I'm not familiar enough with your code to know if that can be done, but I think these blog posts may be relevant/have some ideas:

https://fgiesen.wordpress.com/2013/07/09/simd-transposes-1/

https://fgiesen.wordpress.com/2013/08/29/simd-transposes-2/

https://fgiesen.wordpress.com/201...imd-matrix-vector-multiplication/
Jack Mott
110 posts
Web Developer by day, game hobbyist by night.
fast sse convolution for convolutional neural network
also if you want a quick way to be able to compile code for different SIMD instruction sets, you can use some simple macros like

 1
 2
 3
 4
 5
 6
 7
 8
 9
10
11
12
13
14
15
16
17
18
19
20
21
22
23
24
25
26
27
28
#ifndef AVX2

typedef __m128 SIMD;   //for floats
typedef __m128i SIMDi; //for integers

//process 4 at a time
#define VECTOR_SIZE 4
#define MEMORY_ALIGNMENT 16


#define Store(x,y) _mm_store_ps(x,y)
#define Load(x) _mm_load_ps(x)
//etc

#endif
#ifdef AVX2


typedef __m256 SIMD;  //for floats
typedef __m256i SIMDi; //for integers

//process 8 at a time
#define VECTOR_SIZE 8
#define MEMORY_ALIGNMENT 32

//intrinsic functions
#define Store(x,y) _mm256_store_ps(x,y)
#define Load(x) _mm256_load_ps(x)
anaël seghezzi
23 posts / 1 project
fast sse convolution for convolutional neural network
Edited by anaël seghezzi on
Thank you.
mmozeiko > I'm bound to CPU for now, but to keep in mind if I can manage the memory load.
MandleBro > Thank you for the suggestion and the code, I'll try AVX.

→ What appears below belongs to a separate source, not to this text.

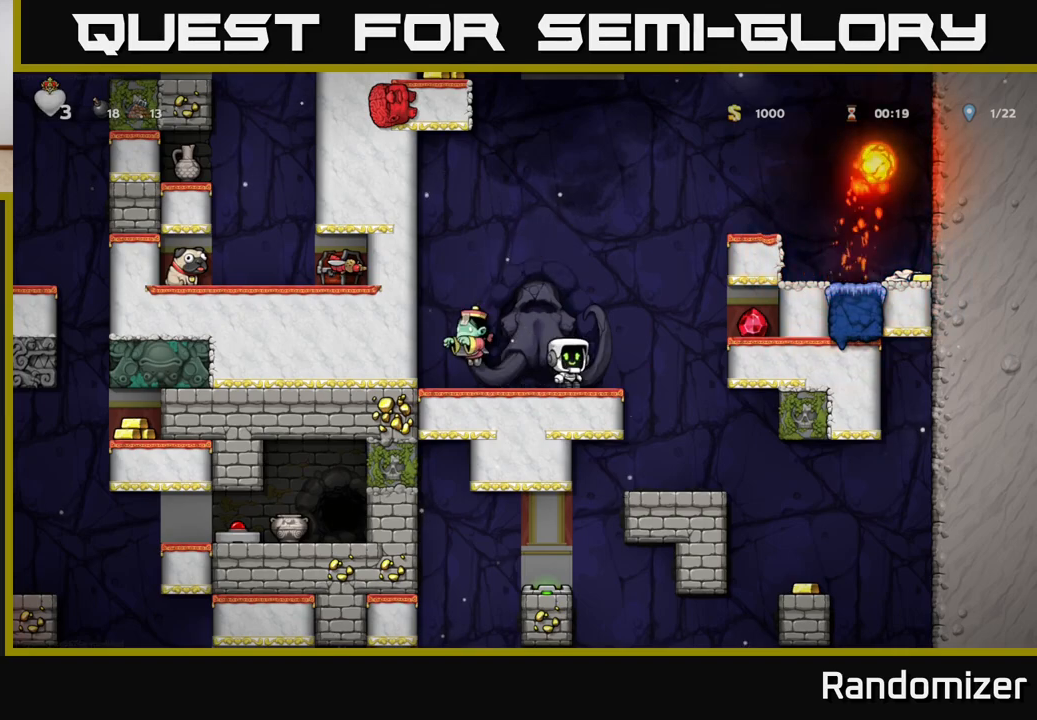
{"buttons": [], "left_stick": "center", "right_stick": "center", "events": [[133, "left_stick", "left"], [200, "X", "down"], [300, "X", "up"], [317, "left_stick", "center"]]}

And assuming a fairly modern x86-64, what about cache ?
If 'c' is sufficiently high, should I copy the current 4x4x4 input block in a local buffer ?
Vittorio Patriarca
4 posts
I'm an italian "junior" C++ software developer located in Berlin. I graduated in Math and Political Science.
fast sse convolution for convolutional neural network
Are you sure that your kernels are not separable? When the kernel is separable, you can write the convolution as the composition of convolutions with kernel of lower dimension (in the best cases 1-dimensional).
anaël seghezzi
23 posts / 1 project
fast sse convolution for convolutional neural network
vict85 > The kernels are not symmetric, they are generated randomly by a genetic algorithm or by back propagation. Mainly I don't know what they will look like.

I tried AVX, but the speedup was not worth it, mainly because of the last horizontal sum which needs more instructions in AVX than SSE3.

The best I added was to align the memory properly to use '_mm_load_ps' everywhere instead of '_mm_loadu_ps'.